La Commune nouvelle de Dinan vient d'acquérir trois beaux béliers d'Ouessant.

Du pâturage dans les Jardins de la Grande Vigne

Ils sont installés dans les Jardins de la Grande Vigne, lieu historique de pâturage à Dinan.

Yvonne Jean-Haffen était d'ailleurs particulièrement inspirée par les moutons qui animaient son jardin. En  témoignent les nombreuses esquisses, croquis et tableaux les représentant.

Le pâturage

L’éco-pâturage est une pratique ancestrale actuellement remise au goût du jour.

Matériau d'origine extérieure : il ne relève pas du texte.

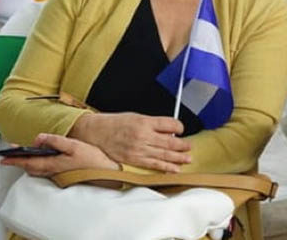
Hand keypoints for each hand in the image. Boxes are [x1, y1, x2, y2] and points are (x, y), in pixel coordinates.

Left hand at [0, 133, 117, 175]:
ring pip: (38, 170)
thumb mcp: (74, 145)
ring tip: (24, 155)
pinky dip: (39, 165)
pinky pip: (46, 171)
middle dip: (20, 161)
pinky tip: (43, 159)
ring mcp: (58, 175)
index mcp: (53, 164)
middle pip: (30, 168)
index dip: (15, 160)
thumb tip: (39, 138)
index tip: (3, 158)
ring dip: (29, 164)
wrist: (107, 173)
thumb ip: (55, 141)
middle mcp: (53, 172)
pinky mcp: (64, 175)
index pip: (28, 162)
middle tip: (11, 154)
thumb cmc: (92, 159)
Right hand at [71, 113, 191, 172]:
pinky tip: (174, 169)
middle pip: (169, 141)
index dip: (179, 126)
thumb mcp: (136, 117)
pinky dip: (165, 167)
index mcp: (144, 121)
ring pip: (163, 154)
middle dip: (182, 145)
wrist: (96, 132)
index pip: (169, 123)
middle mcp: (142, 135)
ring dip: (178, 158)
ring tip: (187, 159)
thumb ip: (153, 124)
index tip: (182, 129)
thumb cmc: (116, 123)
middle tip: (190, 146)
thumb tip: (170, 131)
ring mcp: (138, 149)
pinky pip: (153, 164)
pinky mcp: (133, 160)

L’idée est simple : installer des animaux pour entretenir les espaces verts publics ou privés.
Ces animaux restent toute l’année sur place et leur état de santé est suivi avec attention afin d’assurer leur bien-être.

Le pâturage fait un retour en force sous le nom d'éco-pâturage bénéficiant de la prise de conscience générale de réduction des impacts environnementaux et de conservation de la biodiversité.
Le but principal de l'éco-pâturage n'est pas la rentabilité économique mais le maintien ou la restauration du milieu tout en limitant les coûts de gestion.
Des espèces rustiques, issues des races locales, anciennes sont généralement utilisées. Elles s'adaptent toutes facilement aux milieux et sont naturellement résistantes aux maladies. Les animaux doivent notamment être capable de consommer suffisamment de fourrages grossiers disponibles pendant l'hivernage, de profiter des périodes d'abondance du printemps et de tirer parti de pâturages estivaux amoindris et souvent peu accessibles. Ainsi, cette pratique remet au goût du jour des races domestiques abandonnées.

Les moutons d'Ouessant

Les races anciennes comme le mouton d’Ouessant ou la chèvre des fossés appartiennent au patrimoine mondial de l’humanité, et il est essentiel de participer à leur sauvegarde.

Grâce à sa faible taille et à sa rusticité, le mouton d’Ouessant est idéal pour l’éco-pâturage. Avec une taille maximum de 50cm au garrot, il s’agit du plus petit mouton du monde ! Les béliers sont cornés.

Originaire de l’île d’Ouessant, c'est un mouton de plain air et il est parfaitement adapté au climat de l’Ouest de la France.

Cette race a été peu modifiée, et ressemble à celle rencontrée au 18e siècle sur les grèves de la Manche. Conservée à Ouessant puis croisée au 20e siècle, la race aurait disparu si le Muséum d'Histoire Naturelle à Paris et quelques châtelains bretons n'avaient conservé des troupeaux reliques.

La Commune nouvelle de Dinan a acheté ses trois béliers à l'Eco-musée du Pays de Rennes.